===== Data provided =====

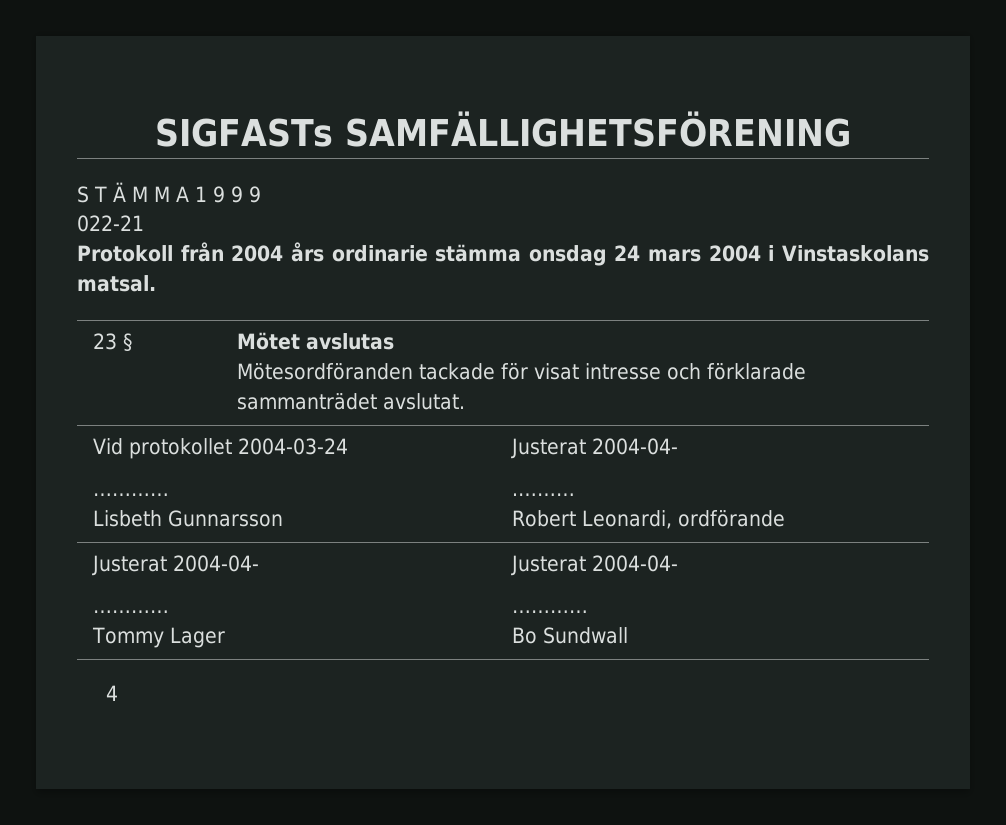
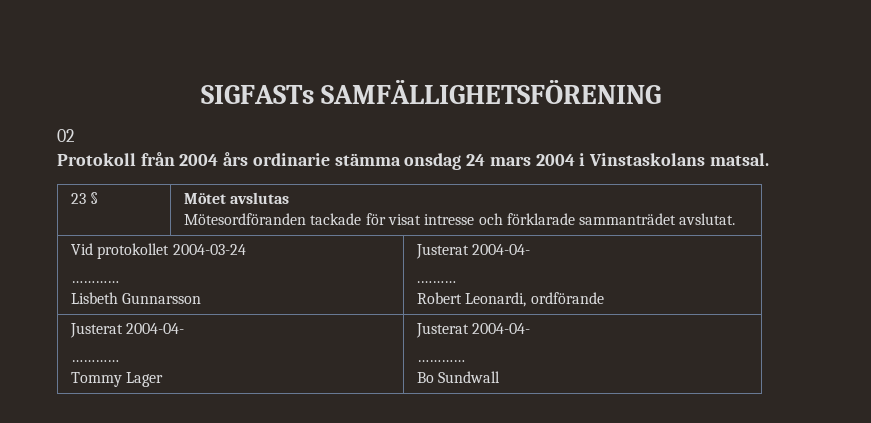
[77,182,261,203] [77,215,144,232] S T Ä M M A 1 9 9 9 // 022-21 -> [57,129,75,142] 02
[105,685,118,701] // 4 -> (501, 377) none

=====
===== Data provided =====

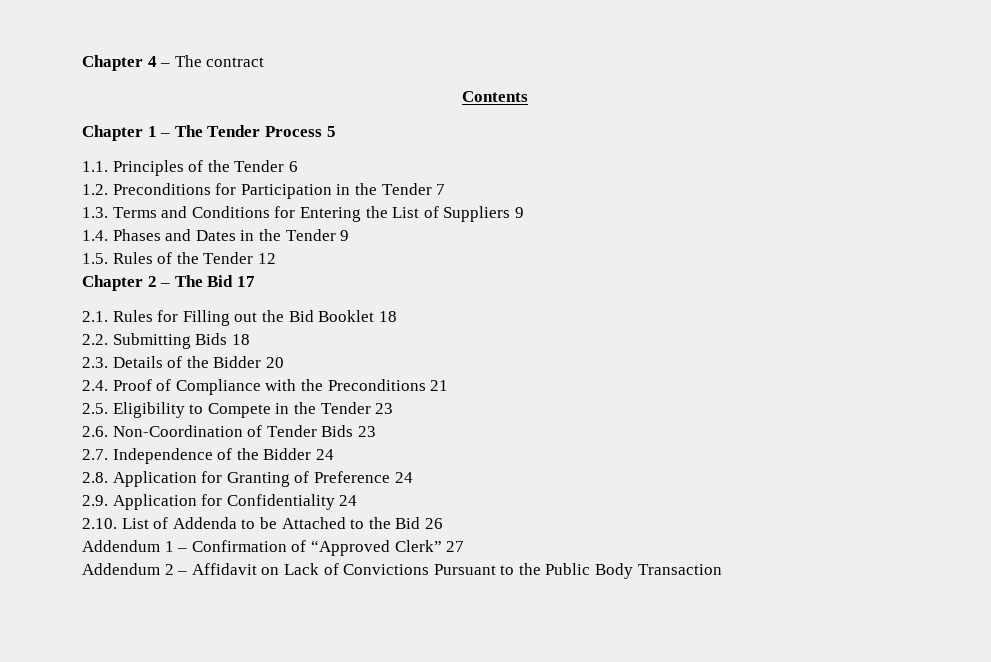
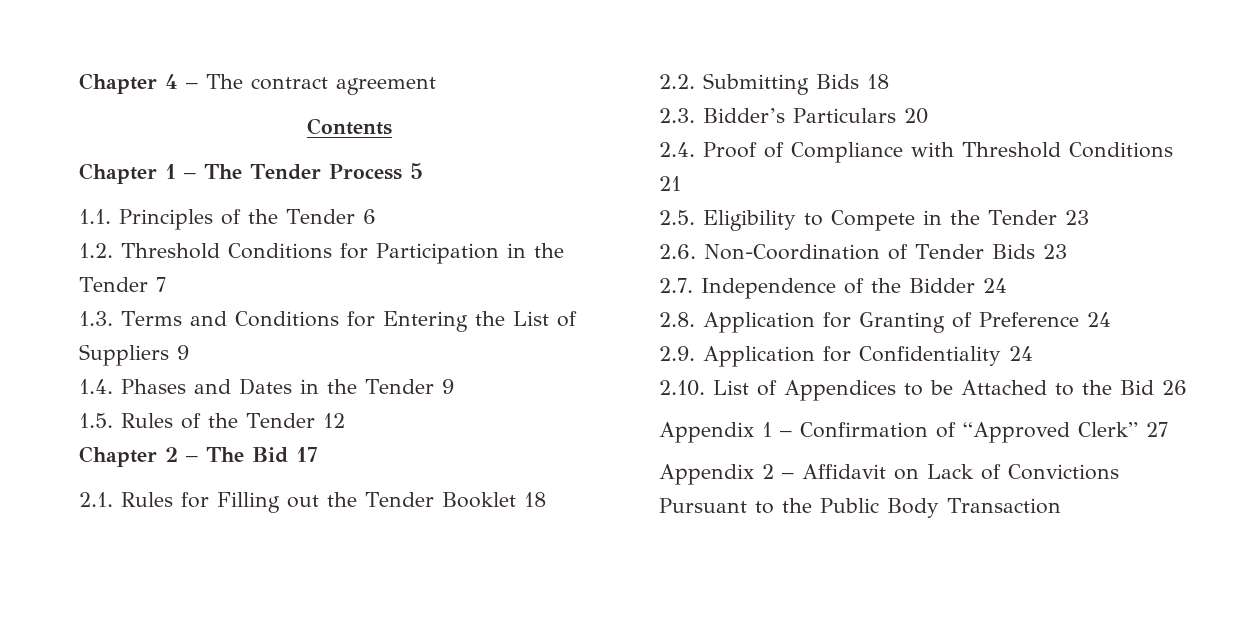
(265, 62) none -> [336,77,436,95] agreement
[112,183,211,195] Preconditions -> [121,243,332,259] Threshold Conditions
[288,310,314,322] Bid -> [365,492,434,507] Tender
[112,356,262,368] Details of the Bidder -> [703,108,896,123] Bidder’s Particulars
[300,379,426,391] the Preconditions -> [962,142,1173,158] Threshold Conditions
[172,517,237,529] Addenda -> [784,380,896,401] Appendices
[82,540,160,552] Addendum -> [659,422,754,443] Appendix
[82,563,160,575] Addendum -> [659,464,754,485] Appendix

=====

* _What you will do_:
Copy out the range of lines above starting at the line with "[112,183,211,195] Preconditions ->" and ending at the line with "[82,563,160,575] Addendum ->", exactly and including both.

* _Solved problem_:
[112,183,211,195] Preconditions -> [121,243,332,259] Threshold Conditions
[288,310,314,322] Bid -> [365,492,434,507] Tender
[112,356,262,368] Details of the Bidder -> [703,108,896,123] Bidder’s Particulars
[300,379,426,391] the Preconditions -> [962,142,1173,158] Threshold Conditions
[172,517,237,529] Addenda -> [784,380,896,401] Appendices
[82,540,160,552] Addendum -> [659,422,754,443] Appendix
[82,563,160,575] Addendum -> [659,464,754,485] Appendix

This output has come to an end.